[GOAL] Please extend the news report on Petraeus's Senate testimony about troop levels in Iraq, picking up after its final sentence.

[SELECTED TEXT]
--- start ---

Tuesday, April 8, 2008

CNN REPORTS: PETRAEUS TELLS CONGRESS GOAL IS TO RETRN TO 'PRE-SURGE' LEVELS, THEN WAIT

WASHINGTON (CNN) -- The top U.S. military commander in Iraq testified Tuesday that troop levels there should return to "pre-surge" levels this summer, but the military should gauge conditions before making further decisions.

There has been "significant but uneven progress," Petraeus said, but recent violence shows the progress is "fragile and reversible." "The situation in certain areas is still unsatisfactory and innumerable challenges remain," he said.

http://www.cnn.com/2008/POLITICS/04/08/iraq.hearing/index.html


After the 20,000 troops sent during last year's surge are withdrawn, by July, the military should wait 45 days before deciding on more reductions, Gen. David Petraeus told the Senate Armed Services Committee.

"This approach does not allow establishment of a set withdrawal timetable," he said. "However, it does provide the flexibility those of us on the ground need to preserve the still fragile security gains our troopers have fought so hard and sacrificed so much to achieve."

Petraeus said the surge of U.S. troops last year and the incorporation of Iraqi citizens' security groups have yielded results. Both efforts have helped reduce "the areas where al Qaeda enjoys support."

--- end ---

(Stored items)
--- start ---

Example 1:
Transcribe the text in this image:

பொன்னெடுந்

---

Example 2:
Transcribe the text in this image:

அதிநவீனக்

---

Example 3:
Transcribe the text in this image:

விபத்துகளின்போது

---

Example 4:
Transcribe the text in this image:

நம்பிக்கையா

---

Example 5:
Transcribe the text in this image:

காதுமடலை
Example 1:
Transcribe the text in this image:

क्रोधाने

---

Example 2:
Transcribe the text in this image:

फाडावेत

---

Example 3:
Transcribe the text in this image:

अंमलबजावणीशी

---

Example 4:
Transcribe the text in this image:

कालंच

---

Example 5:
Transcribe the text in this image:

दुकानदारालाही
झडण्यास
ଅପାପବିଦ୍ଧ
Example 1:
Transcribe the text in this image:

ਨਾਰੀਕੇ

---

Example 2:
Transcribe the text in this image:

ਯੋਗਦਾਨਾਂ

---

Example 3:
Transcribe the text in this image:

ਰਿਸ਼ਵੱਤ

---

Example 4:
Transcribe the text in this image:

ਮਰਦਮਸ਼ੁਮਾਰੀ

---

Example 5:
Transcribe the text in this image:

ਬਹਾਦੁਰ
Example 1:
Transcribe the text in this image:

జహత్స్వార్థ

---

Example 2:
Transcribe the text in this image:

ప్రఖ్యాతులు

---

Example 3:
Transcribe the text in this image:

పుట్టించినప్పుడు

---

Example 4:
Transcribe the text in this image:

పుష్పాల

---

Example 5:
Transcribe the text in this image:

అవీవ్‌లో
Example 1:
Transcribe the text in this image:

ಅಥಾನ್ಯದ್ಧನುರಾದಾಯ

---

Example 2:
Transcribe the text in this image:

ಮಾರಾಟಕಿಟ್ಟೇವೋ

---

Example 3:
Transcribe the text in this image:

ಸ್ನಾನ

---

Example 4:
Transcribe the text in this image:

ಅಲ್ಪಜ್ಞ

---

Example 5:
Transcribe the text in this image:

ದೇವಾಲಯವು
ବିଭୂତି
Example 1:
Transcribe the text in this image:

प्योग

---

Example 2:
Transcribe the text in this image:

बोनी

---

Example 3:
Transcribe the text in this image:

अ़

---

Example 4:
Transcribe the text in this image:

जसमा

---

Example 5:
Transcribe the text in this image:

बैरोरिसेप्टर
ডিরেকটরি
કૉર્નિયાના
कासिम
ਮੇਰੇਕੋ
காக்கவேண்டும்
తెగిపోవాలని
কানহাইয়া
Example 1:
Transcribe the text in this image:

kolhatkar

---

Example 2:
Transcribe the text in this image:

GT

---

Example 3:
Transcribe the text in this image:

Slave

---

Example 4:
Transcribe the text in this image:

--- end ---

[ANSWER TO THE EXERCISE]
"Iraq has also conducted a surge, adding well over 100,000 additional soldiers and police to the ranks of its security forces in 2007 and slowly increasing its capability to deploy and employ these forces," Petraeus said.

Recent military operations in the southern city of Basra demonstrate that Iraqi forces can do things today that would have been impossible a year ago, the general said. Watch as Petraeus describes innumerable challenges »

Ryan Crocker, the U.S. ambassador to Iraq, who testified alongside Petraeus, said Iraqis have shown progress on the political front as well, with parliament -- previously paralyzed by infighting -- passing legislation that advances "reconciliation and nation building."

Both men warned that with al Qaeda in Iraq retreating -- though not yet defeated -- Iran is the most likely force to derail the country's tenuous stability. See military charts showing violence levels »

The flow of insurgents through Syria -- while reduced to a degree -- also exacerbates problems in Iraq, as do "insufficient Iraqi governmental capacity, lingering sectarian mistrust and corruption," Petraeus said.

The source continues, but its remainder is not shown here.